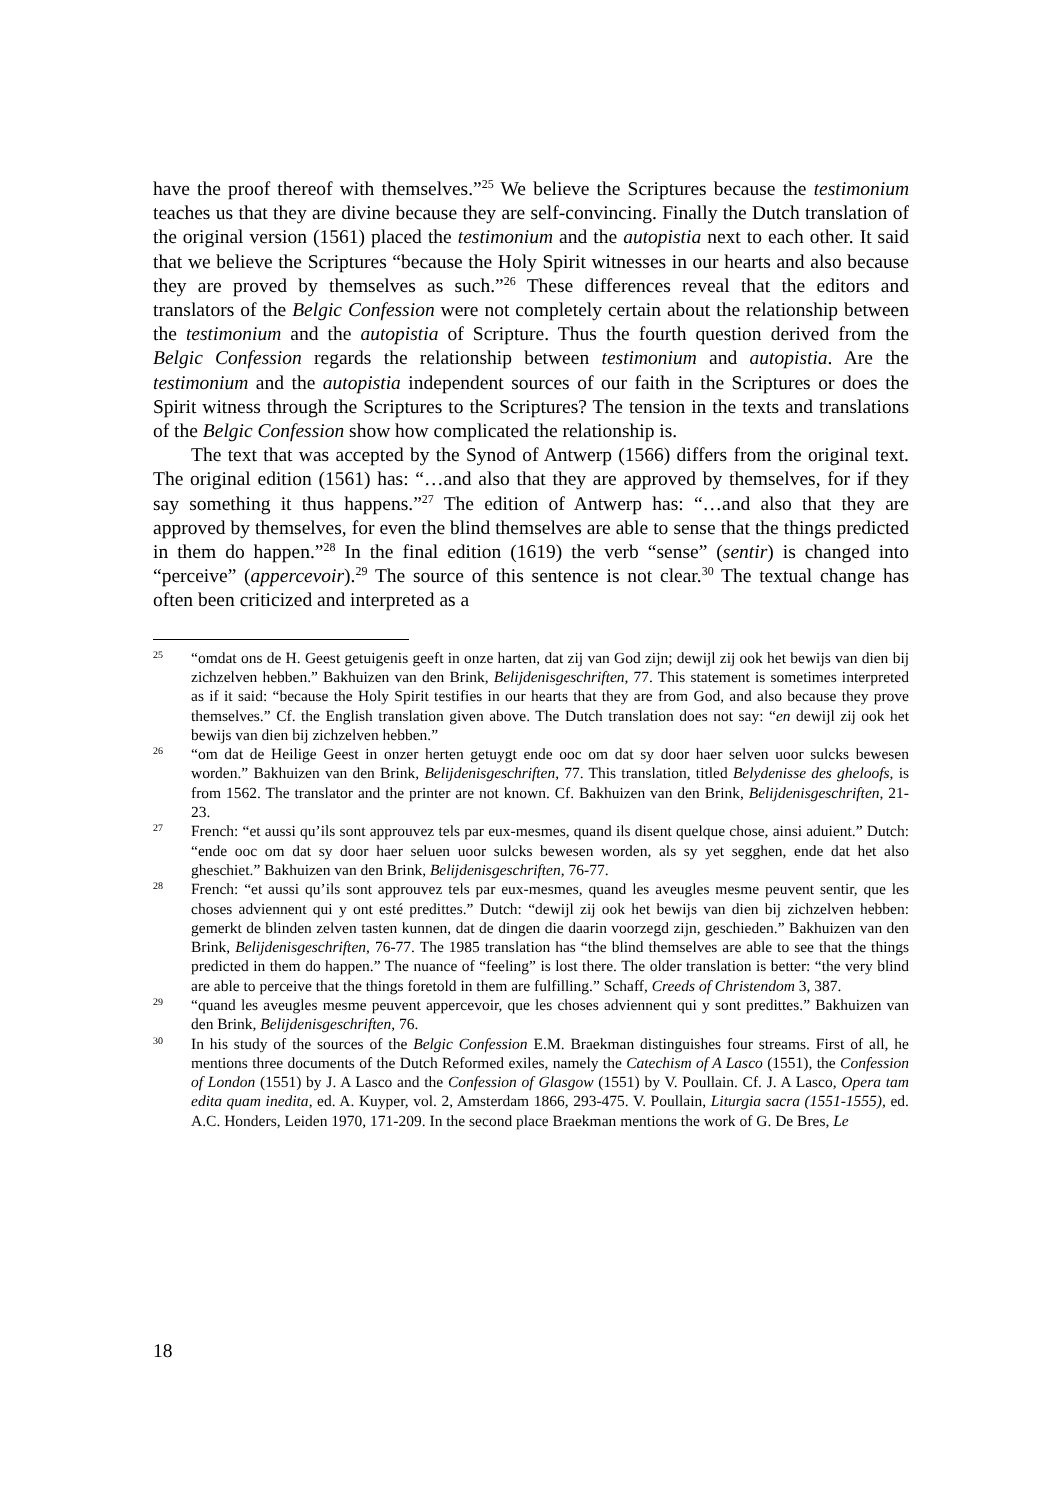have the proof thereof with themselves.”<sup>25</sup> We believe the Scriptures because the testimonium teaches us that they are divine because they are self-convincing. Finally the Dutch translation of the original version (1561) placed the testimonium and the autopistia next to each other. It said that we believe the Scriptures “because the Holy Spirit witnesses in our hearts and also because they are proved by themselves as such.”<sup>26</sup> These differences reveal that the editors and translators of the Belgic Confession were not completely certain about the relationship between the testimonium and the autopistia of Scripture. Thus the fourth question derived from the Belgic Confession regards the relationship between testimonium and autopistia. Are the testimonium and the autopistia independent sources of our faith in the Scriptures or does the Spirit witness through the Scriptures to the Scriptures? The tension in the texts and translations of the Belgic Confession show how complicated the relationship is.
The text that was accepted by the Synod of Antwerp (1566) differs from the original text. The original edition (1561) has: “…and also that they are approved by themselves, for if they say something it thus happens.”<sup>27</sup> The edition of Antwerp has: “…and also that they are approved by themselves, for even the blind themselves are able to sense that the things predicted in them do happen.”<sup>28</sup> In the final edition (1619) the verb “sense” (sentir) is changed into “perceive” (appercevoir).<sup>29</sup> The source of this sentence is not clear.<sup>30</sup> The textual change has often been criticized and interpreted as a
25 “omdat ons de H. Geest getuigenis geeft in onze harten, dat zij van God zijn; dewijl zij ook het bewijs van dien bij zichzelven hebben.” Bakhuizen van den Brink, Belijdenisgeschriften, 77. This statement is sometimes interpreted as if it said: “because the Holy Spirit testifies in our hearts that they are from God, and also because they prove themselves.” Cf. the English translation given above. The Dutch translation does not say: “en dewijl zij ook het bewijs van dien bij zichzelven hebben.”
26 “om dat de Heilige Geest in onzer herten getuygt ende ooc om dat sy door haer selven uoor sulcks bewesen worden.” Bakhuizen van den Brink, Belijdenisgeschriften, 77. This translation, titled Belydenisse des gheloofs, is from 1562. The translator and the printer are not known. Cf. Bakhuizen van den Brink, Belijdenisgeschriften, 21-23.
27 French: “et aussi qu’ils sont approuvez tels par eux-mesmes, quand ils disent quelque chose, ainsi aduient.” Dutch: “ende ooc om dat sy door haer seluen uoor sulcks bewesen worden, als sy yet segghen, ende dat het also gheschiet.” Bakhuizen van den Brink, Belijdenisgeschriften, 76-77.
28 French: “et aussi qu’ils sont approuvez tels par eux-mesmes, quand les aveugles mesme peuvent sentir, que les choses adviennent qui y ont esté predittes.” Dutch: “dewijl zij ook het bewijs van dien bij zichzelven hebben: gemerkt de blinden zelven tasten kunnen, dat de dingen die daarin voorzegd zijn, geschieden.” Bakhuizen van den Brink, Belijdenisgeschriften, 76-77. The 1985 translation has “the blind themselves are able to see that the things predicted in them do happen.” The nuance of “feeling” is lost there. The older translation is better: “the very blind are able to perceive that the things foretold in them are fulfilling.” Schaff, Creeds of Christendom 3, 387.
29 “quand les aveugles mesme peuvent appercevoir, que les choses adviennent qui y sont predittes.” Bakhuizen van den Brink, Belijdenisgeschriften, 76.
30 In his study of the sources of the Belgic Confession E.M. Braekman distinguishes four streams. First of all, he mentions three documents of the Dutch Reformed exiles, namely the Catechism of A Lasco (1551), the Confession of London (1551) by J. A Lasco and the Confession of Glasgow (1551) by V. Poullain. Cf. J. A Lasco, Opera tam edita quam inedita, ed. A. Kuyper, vol. 2, Amsterdam 1866, 293-475. V. Poullain, Liturgia sacra (1551-1555), ed. A.C. Honders, Leiden 1970, 171-209. In the second place Braekman mentions the work of G. De Bres, Le
18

What is being asked =>
Looking at the data above, show all lines where the word "bewesen" occurs.

Answer to the problem =>
26 “om dat de Heilige Geest in onzer herten getuygt ende ooc om dat sy door haer selven uoor sulcks bewesen worden.” Bakhuizen van den Brink, Belijdenisgeschriften, 77. This translation, titled Belydenisse des gheloofs, is from 1562. The translator and the printer are not known. Cf. Bakhuizen van den Brink, Belijdenisgeschriften, 21-23.
27 French: “et aussi qu’ils sont approuvez tels par eux-mesmes, quand ils disent quelque chose, ainsi aduient.” Dutch: “ende ooc om dat sy door haer seluen uoor sulcks bewesen worden, als sy yet segghen, ende dat het also gheschiet.” Bakhuizen van den Brink, Belijdenisgeschriften, 76-77.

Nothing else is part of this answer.